Enfin, quatrième préoccupation, ce qui est inquiétant c'est que bon nombre des difficultés soulevées par la délégation ne sont pas nouvelles . Que l'on parle de l'image de marque des cursus professionnels dans l'opinion publique, l'apprentissage notamment qui reste trop souvent un choix par défaut, que l'on évoque la pénurie de ressources dans les secteurs scientifiques ou de l'ingénierie, que l'on déplore la place trop restreinte des femmes dans certaines carrières, l'expatriation des jeunes diplômés, le taux élevé de décrochage scolaire ou les inégalités devant la formation tout au long de la vie, tous ces sujets et d'autres encore, bien qu'évoqués depuis longtemps, ne paraissent pas en voie d'amélioration. Que faut-il faire pour instituer un dispositif plus réactif et davantage en phase avec une société en pleine mutation ?

*

Sur la base de ce constat, la délégation préconise :

pour rendre plus lisibles les perspectives immédiates :

- de demander aux nombreuses structures publiques qui réalisent des projections en matière d'emploi d'établir des documents moins complexes, plus maniables et d'une lecture plus accessible ;

- d'accroître la capacité d'accueil et l'orientation des effectifs dans les formations dédiées aux domaines déjà identifiés comme prometteurs, tels ceux de l'informatique ou l'ingénierie et ceux liés aux soins, y compris le secteur médical et médico-social ;

- de renforcer les liens entre le monde du travail et les étudiants, d'une part, et avec les structures en charge de la formation et du placement des demandeurs d'emploi, d'autre part, afin de mieux tenir compte des besoins en qualification des entreprises et des perspectives réelles d'embauche.
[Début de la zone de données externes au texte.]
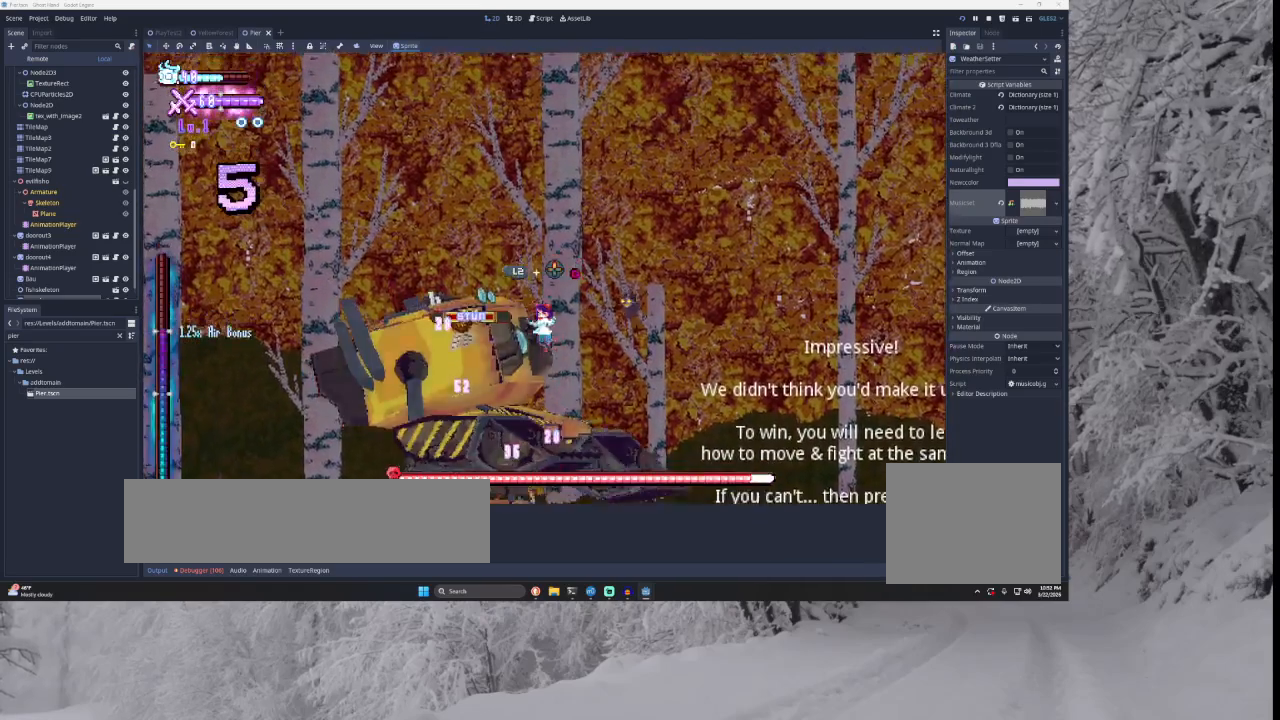
{"buttons": [], "left_stick": "center", "right_stick": "center", "events": [[67, "right_stick", "down"], [200, "left_stick", "down"], [267, "right_stick", "center"], [300, "left_stick", "left"], [467, "left_stick", "center"]]}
pour favoriser la réindustrialisation :

- d'anticiper les tendances à la réindustrialisation en encourageant le suivi de formations scientifiques non seulement dans les niveaux de qualification élevés mais aussi dans les professions intermédiaires ;

- de continuer à promouvoir la féminisation des emplois en élargissant le spectre des secteurs d'activités susceptibles d'accueillir les femmes, sans exclure les carrières scientifiques où leur taux de présence ne correspond pas à leur niveau de réussite scolaire.

pour préparer l'employabilité des générations futures :

- de généraliser le recours aux nouvelles technologies pédagogiques par l'éducation nationale en faisant porter l'effort dès les classes primaires ;

- d'ajouter aux savoirs à transmettre l'acquisition de compétences transversales et mobilisables dans plusieurs domaines futurs d'activité, en s'inspirant le cas échéant des modèles d'éducation étrangers plus performants ;

- de conforter la politique en faveur de la formation professionnelle duale et de créer des dispositifs efficaces permettant, par ce biais, de réintégrer dans des cursus opérationnels les décrocheurs scolaires.

pour promouvoir des carrières plus évolutives :

- de veiller à l'efficacité du dispositif législatif dédié à la formation tout au long de la vie dans le sens de l'adaptabilité des carrières et d'en permettre l'accès effectif au plus grand nombre ;

- d'encourager la mobilité, tant professionnelle, sociale que géographique, des travailleurs.